Last Monday night, Barnard’s Student Government Association conducted a 45-minute council meeting, much of which was spent voting on SGA apparel. The time not spent discussing fashion was used to discuss Winter Wonderland and the Career Dinner—an events discussion that could have very easily taken place over email, rather than using up council time. At the following Engineering Student Council meeting, when the Barnard SGA representative delivered the weekly account to ESC, the most she could say was that the council had no updates, because it had spent the meeting discussing T-shirts.
It seems that the SGA meeting was a waste of its members’ time—which leads us to question the organization’s role as a representative of the student body. If the most pressing issue SGA has to discuss is designing hoodies and T-shirts for its own members, it should seriously reflect on its effectiveness as a council and what it stands for. Nothing says this better than the mission statement on SGA’s website—which is at least a year out of date. One sentence of the statement says, “SGA exists in order to enhance YOUR Barnard experience,” among other vague notions. Rather than spewing empty words and trivialities, SGA needs to focus first on actually creating a mission statement, and then creating goals to match it.

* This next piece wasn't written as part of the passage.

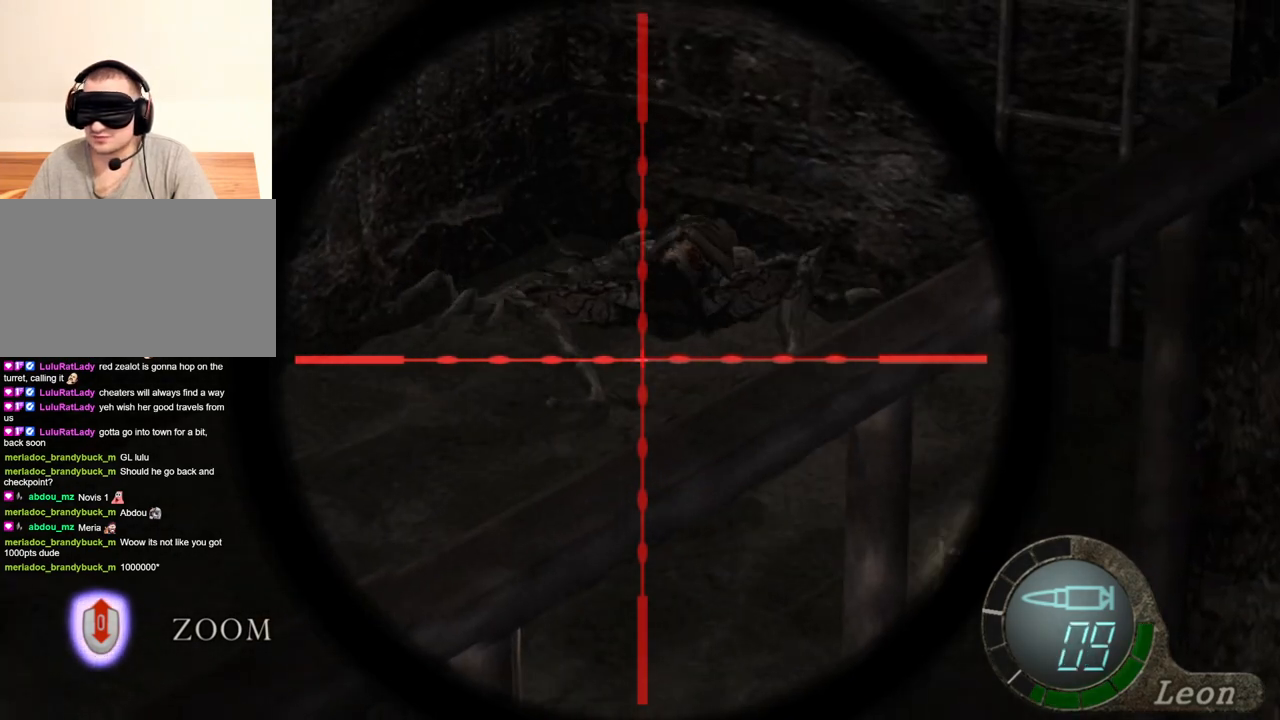
{"keys": [], "mouse": ["right"], "events": []}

Admittedly, Barnard might have fewer issues to worry about than Columbia College or SEAS. While CCSC, ESC, and GSSC have to fight to communicate with the upper echelons of the Columbia administration, Barnard’s bureaucracy is much more accessible. But it would be foolish for us to assume that all’s well in the Barnard sphere, and that every Barnard student is completely satisfied with her quality of life.
It is precisely from these connections and accessibility to the Barnard administration that SGA has the strength to act on the student body’s needs. President Debora Spar, for example, has office hours that students can sign up for, and SGA can get in touch with its Board of Trustees more easily—something which a Columbian could only dream of. In effect, SGA is in a better position to act on issues, which is why it is all the more imperative for the student government to define its mission. If SGA is not using its potential to effect significant change in the Barnard community, and is instead deciding on T-shirts, its members should either examine how the council is being run and seriously think about what it’s doing or dissolve. If there is nothing for them to do, they may as well not exist.
If SGA actually wants to represent the student body, it needs to discuss real issues. Moreover, it needs to do so in a respectable manner and accurately reflect the student body. SGA can’t send a representative to an all-councils meeting with the only update being that it voted on SGA apparel. If SGA defined a clear purpose for itself, it would finally represent Barnard’s “strong and beautiful” students.
Correction: An earlier version of this article stated that SGA spent most of its meeting talking about apparel, when in fact that discussion took up about one-third of the meeting, and referred to an ESC meeting as an all-councils meeting. Spectator regrets the errors.